Source: R. Rajamaran, Solitons and Instantons (North-Holland,Amsterdam, 1987) page no 21.
 A: The energy functional for $\phi^4$ theory is given by:
$$E(\phi) = \int_{-\infty}^{\infty} \varepsilon(\phi,x) dx = \int_{-\infty}^{\infty} \left[\frac12 |\nabla \phi(x)|^2 + \frac{m^2}{4v^2} (\phi(x)^2 - v^2)^2 \right] dx$$
If one substitute the kink or anti-kink solution to the energy density $\varepsilon(\phi,x)$, one
get
$$\varepsilon(\phi,x) = \frac{m^2v^2}{2 \cosh(\frac{m}{\sqrt{2}}(x-x_0))^4}$$
Since $\cosh(x) \sim \frac12 e^{|x|}$ for large $x$, we find
$$\varepsilon(\phi,x) \sim 8m^2v^2 e^{-2\sqrt{2}m |x-x_0|}\quad\text{ as }\quad x \to \pm \infty$$
To understand the exponential behavior for large $x$, let us look at the 
equation of motion of $\phi$ derived from varying the energy functional:
$$\frac{\delta E(\phi)}{\delta \phi} = 0 
\quad\implies\quad
-\frac{d^2\phi(x)}{dx^2} + \frac{m^2}{v^2}\phi(x)(\phi(x)^2 - v^2) = 0\tag{*}
$$
For concreteness, let us look as the case where $\phi(x)$ is the kink solution 
and $x$ is large and positive. We know $\phi(x) \to v$ as $x \to +\infty$.

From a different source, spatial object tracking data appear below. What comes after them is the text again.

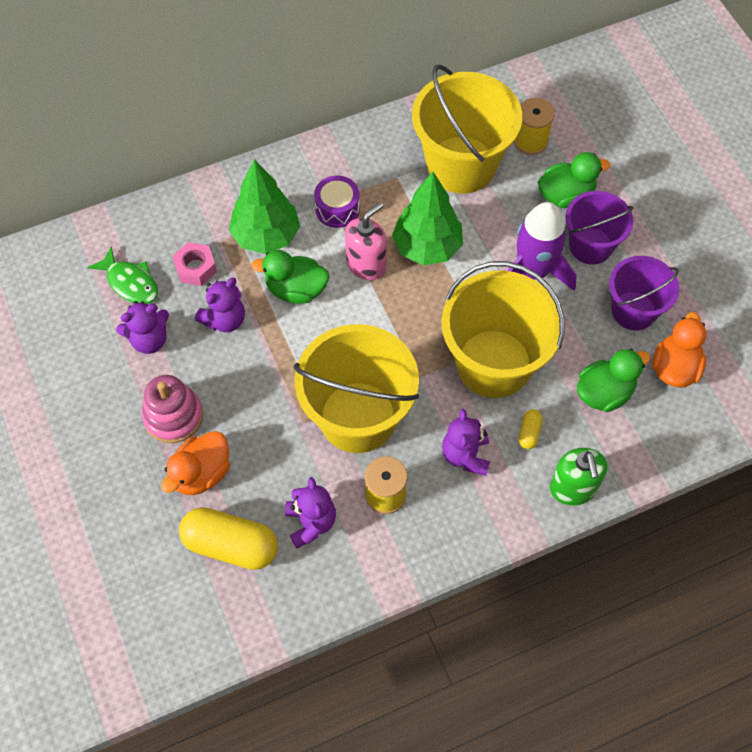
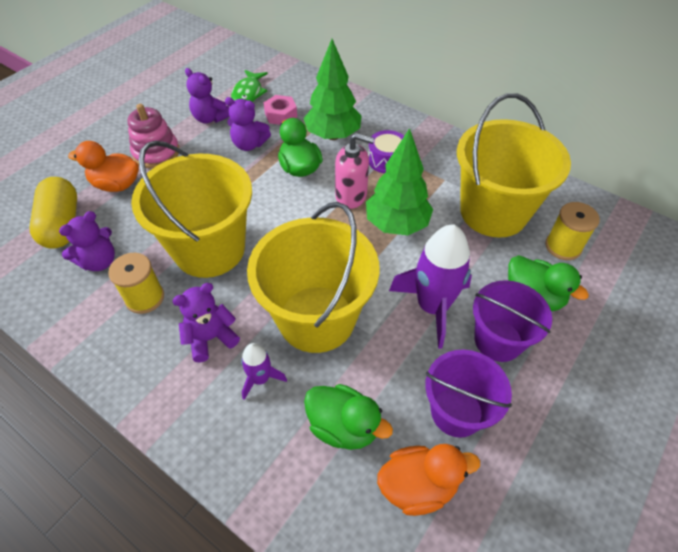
camera: 60 degrees right, 10 degrees down
yellow capsule [519,409,542,449] -> purple rocket [241,343,287,400]
green soap dispenser [550,448,607,505] -> none

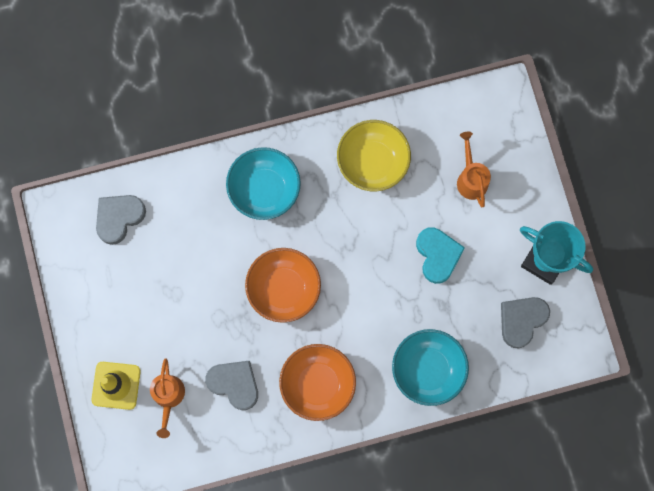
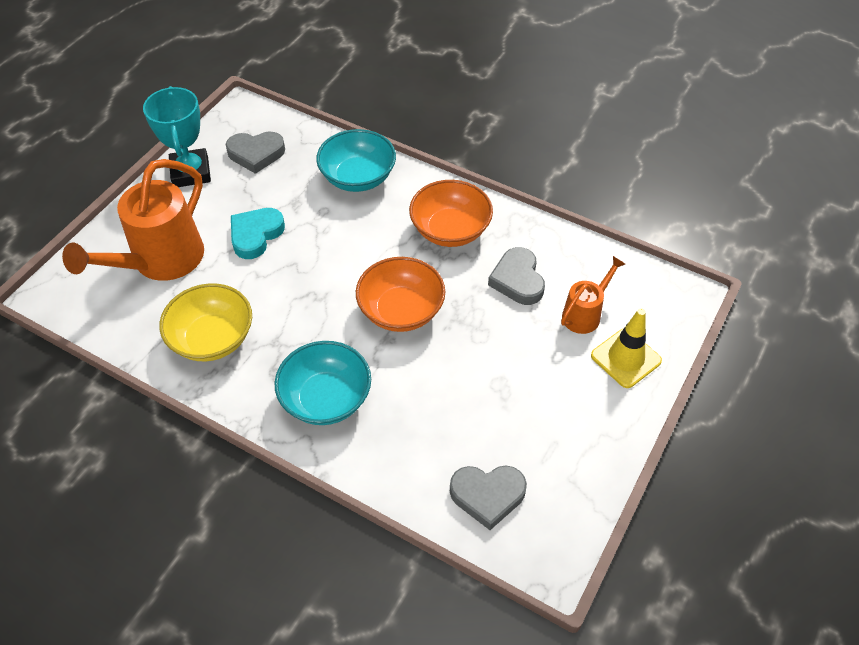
camera: 135 degrees left, 25 degrees down
orange watering can [457,132,491,207] -> orange watering can [62,159,204,281], size x1.93

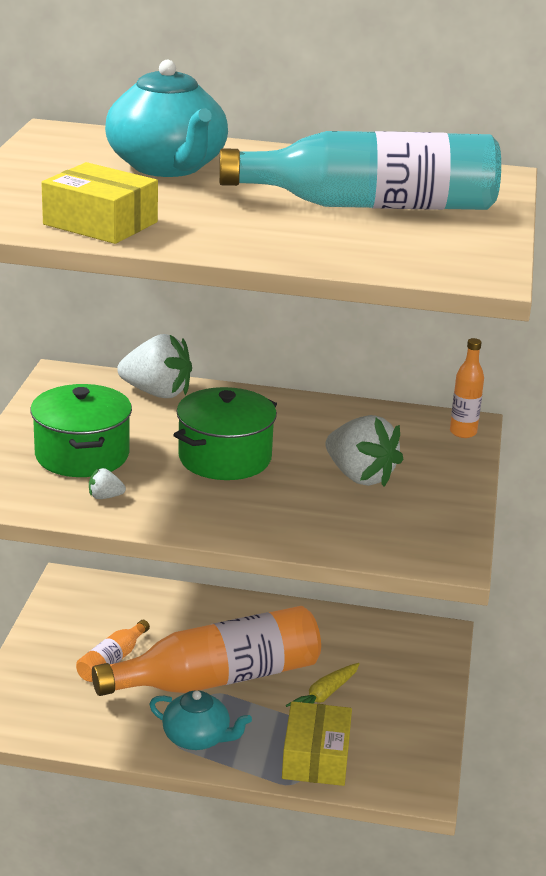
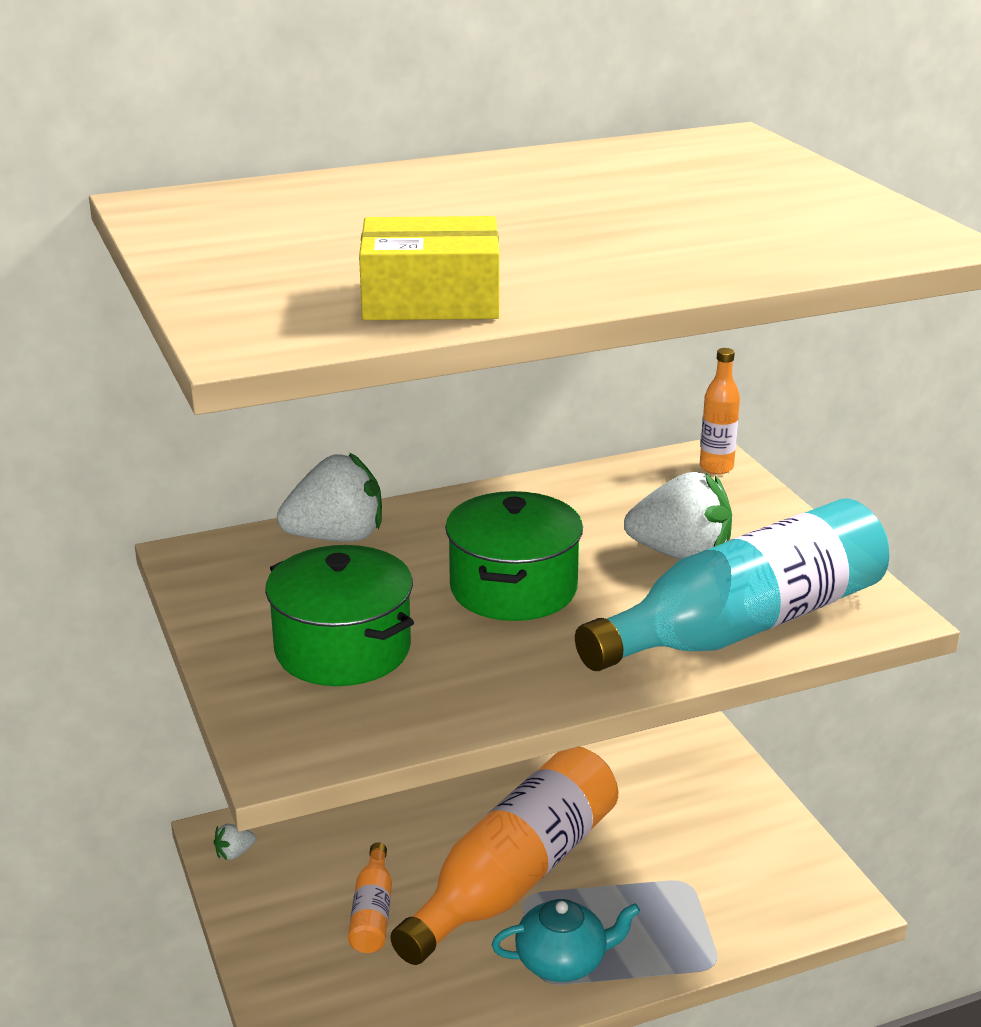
camera: 30 degrees left, 0 degrees up
white strawberry [89,468,126,499] -> white strawberry moved to [214,824,256,860]
turquoise teapot [105,60,228,177] -> none
turquoise bottle [219,131,501,210] -> turquoise bottle moved to [575,498,889,671]
yellow box [282,701,352,786] -> none
yellow carrot [286,663,360,707] -> none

This suggest us rewrite $\phi(x)$ as $v + \eta(x)$ and expand $(*)$ in powers 
of  $\eta(x)$, we obtain:
$$-\frac{d^2\eta(x)}{dx^2} + 2 m^2 \eta(x) + O(\eta(x)^2) = 0$$
This implies for large positive $x$, $\eta(x)$ falls off exponentially as $e^{-\sqrt{2}m x}$. If we do the same thing to the energy density, we find:
$$\varepsilon(\phi,x) \sim \frac12 |\nabla \eta(x)|^2 + m^2 \eta(x)^2 + O(\eta(x)^3)$$
Since the leading dependence of $\eta(x)$ in the energy density is quadratic, $\varepsilon(\phi,x)$ falls off twice as fast as $\phi(x)$, i.e. exponentially as $e^{-2\sqrt{2}m x}$. The is what we have obtained before by an explicit computation of $\varepsilon(\phi,x)$.